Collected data
════════════════════

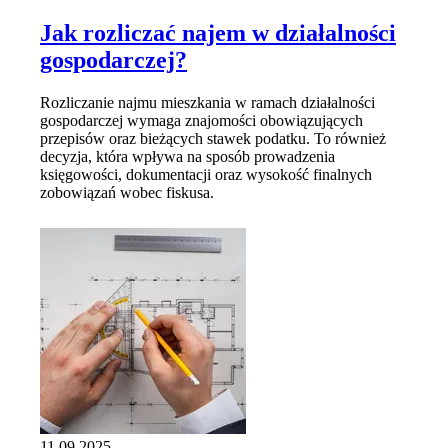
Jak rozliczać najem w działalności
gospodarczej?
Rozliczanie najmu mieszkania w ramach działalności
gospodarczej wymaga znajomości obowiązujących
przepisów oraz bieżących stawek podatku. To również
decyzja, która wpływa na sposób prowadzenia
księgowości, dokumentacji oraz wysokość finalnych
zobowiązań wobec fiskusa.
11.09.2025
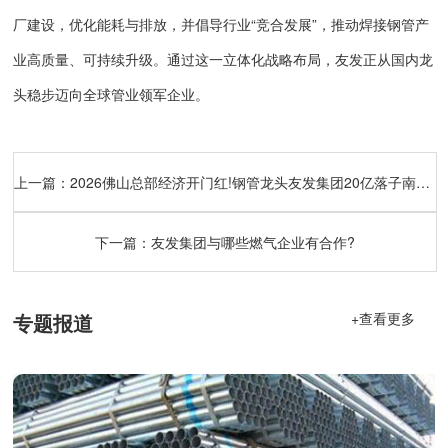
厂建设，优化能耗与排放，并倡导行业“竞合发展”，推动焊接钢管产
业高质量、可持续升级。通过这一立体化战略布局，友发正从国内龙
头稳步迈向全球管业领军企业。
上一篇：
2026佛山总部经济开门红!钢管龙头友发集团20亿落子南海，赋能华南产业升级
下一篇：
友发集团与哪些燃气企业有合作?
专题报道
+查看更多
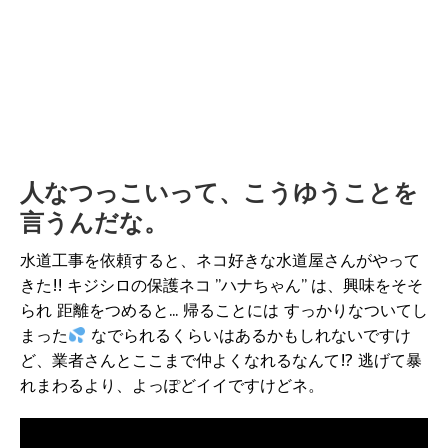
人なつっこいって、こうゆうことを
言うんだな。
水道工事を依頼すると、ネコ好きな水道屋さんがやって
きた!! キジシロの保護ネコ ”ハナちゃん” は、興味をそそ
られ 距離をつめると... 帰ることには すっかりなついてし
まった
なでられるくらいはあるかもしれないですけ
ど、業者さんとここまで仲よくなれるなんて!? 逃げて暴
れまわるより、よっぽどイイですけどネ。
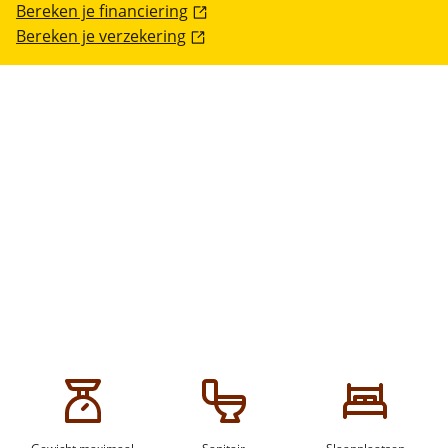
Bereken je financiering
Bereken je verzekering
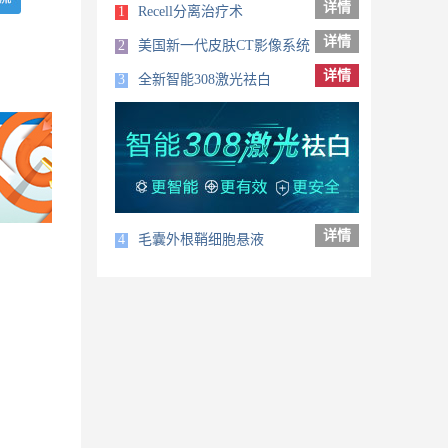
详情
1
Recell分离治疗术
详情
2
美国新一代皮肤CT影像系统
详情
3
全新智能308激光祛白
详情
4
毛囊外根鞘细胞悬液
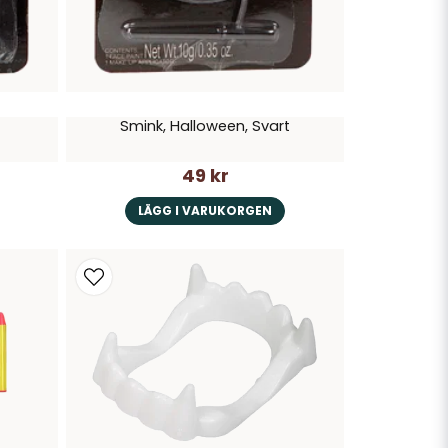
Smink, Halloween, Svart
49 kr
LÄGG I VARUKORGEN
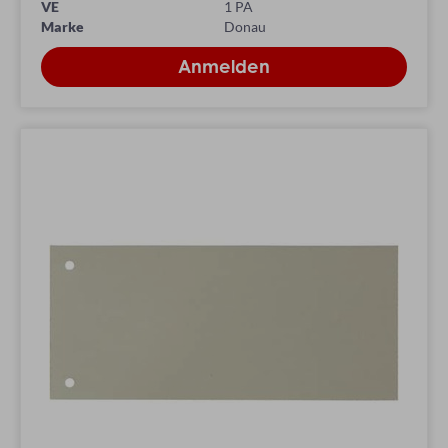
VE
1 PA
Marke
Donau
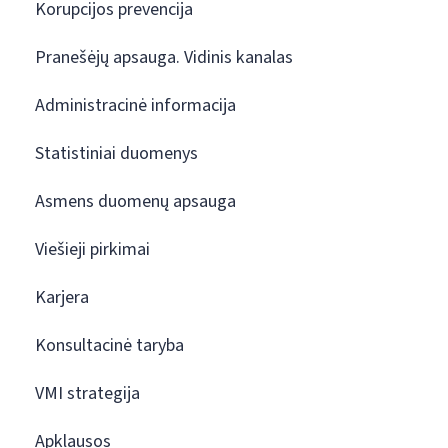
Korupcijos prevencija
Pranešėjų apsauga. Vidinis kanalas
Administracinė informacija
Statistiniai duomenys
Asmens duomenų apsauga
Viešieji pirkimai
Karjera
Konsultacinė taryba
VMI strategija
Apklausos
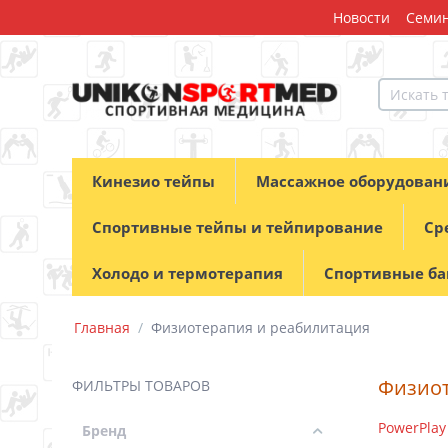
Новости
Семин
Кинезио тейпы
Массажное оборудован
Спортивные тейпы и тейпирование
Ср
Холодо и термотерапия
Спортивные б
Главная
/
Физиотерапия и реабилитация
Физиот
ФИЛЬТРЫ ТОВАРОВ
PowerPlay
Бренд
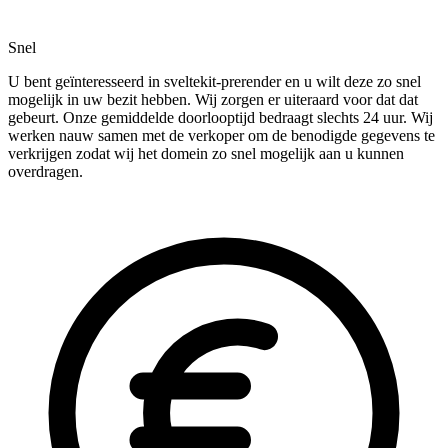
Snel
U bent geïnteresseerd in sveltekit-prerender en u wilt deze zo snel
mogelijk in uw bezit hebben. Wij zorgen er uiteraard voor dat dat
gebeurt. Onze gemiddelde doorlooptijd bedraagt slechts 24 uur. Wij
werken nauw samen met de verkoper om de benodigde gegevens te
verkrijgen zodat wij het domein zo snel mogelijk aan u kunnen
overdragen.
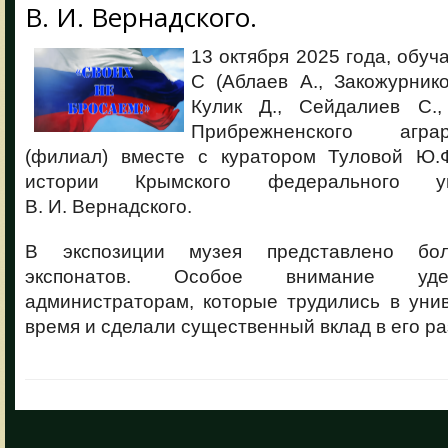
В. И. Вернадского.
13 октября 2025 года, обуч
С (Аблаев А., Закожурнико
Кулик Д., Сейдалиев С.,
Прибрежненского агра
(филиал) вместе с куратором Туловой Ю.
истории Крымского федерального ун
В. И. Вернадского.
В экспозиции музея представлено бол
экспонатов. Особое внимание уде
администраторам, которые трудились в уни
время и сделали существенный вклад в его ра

════════════════════

**TASK DESCRIPTION**: In your copy, exclude the pictures and repeat each entry above exactly.

**SOLUTION FOR THIS TASK**:
Jak rozliczać najem w działalności
gospodarczej?
Rozliczanie najmu mieszkania w ramach działalności
gospodarczej wymaga znajomości obowiązujących
przepisów oraz bieżących stawek podatku. To również
decyzja, która wpływa na sposób prowadzenia
księgowości, dokumentacji oraz wysokość finalnych
zobowiązań wobec fiskusa.
11.09.2025
厂建设，优化能耗与排放，并倡导行业“竞合发展”，推动焊接钢管产
业高质量、可持续升级。通过这一立体化战略布局，友发正从国内龙
头稳步迈向全球管业领军企业。
上一篇：
2026佛山总部经济开门红!钢管龙头友发集团20亿落子南海，赋能华南产业升级
下一篇：
友发集团与哪些燃气企业有合作?
专题报道
+查看更多
人なつっこいって、こうゆうことを
言うんだな。
水道工事を依頼すると、ネコ好きな水道屋さんがやって
きた!! キジシロの保護ネコ ”ハナちゃん” は、興味をそそ
られ 距離をつめると... 帰ることには すっかりなついてし
まった
なでられるくらいはあるかもしれないですけ
ど、業者さんとここまで仲よくなれるなんて!? 逃げて暴
れまわるより、よっぽどイイですけどネ。
Bereken je financiering
Bereken je verzekering
详情
1
Recell分离治疗术
详情
2
美国新一代皮肤CT影像系统
详情
3
全新智能308激光祛白
详情
4
毛囊外根鞘细胞悬液
Smink, Halloween, Svart
49 kr
LÄGG I VARUKORGEN
VE
1 PA
Marke
Donau
Korupcijos prevencija
Pranešėjų apsauga. Vidinis kanalas
Administracinė informacija
Statistiniai duomenys
Asmens duomenų apsauga
Viešieji pirkimai
Karjera
Konsultacinė taryba
VMI strategija
Apklausos
Новости
Семин
Кинезио тейпы
Массажное оборудован
Спортивные тейпы и тейпирование
Ср
Холодо и термотерапия
Спортивные б
Главная
/
Физиотерапия и реабилитация
Физиот
ФИЛЬТРЫ ТОВАРОВ
PowerPlay
Бренд
Snel
U bent geïnteresseerd in sveltekit-prerender en u wilt deze zo snel
mogelijk in uw bezit hebben. Wij zorgen er uiteraard voor dat dat
gebeurt. Onze gemiddelde doorlooptijd bedraagt slechts 24 uur. Wij
werken nauw samen met de verkoper om de benodigde gegevens te
verkrijgen zodat wij het domein zo snel mogelijk aan u kunnen
overdragen.
В. И. Вернадского.
13 октября 2025 года, обуч
С (Аблаев А., Закожурнико
Кулик Д., Сейдалиев С.,
Прибрежненского агра
(филиал) вместе с куратором Туловой Ю.
истории Крымского федерального ун
В. И. Вернадского.
В экспозиции музея представлено бол
экспонатов. Особое внимание уде
администраторам, которые трудились в уни
время и сделали существенный вклад в его ра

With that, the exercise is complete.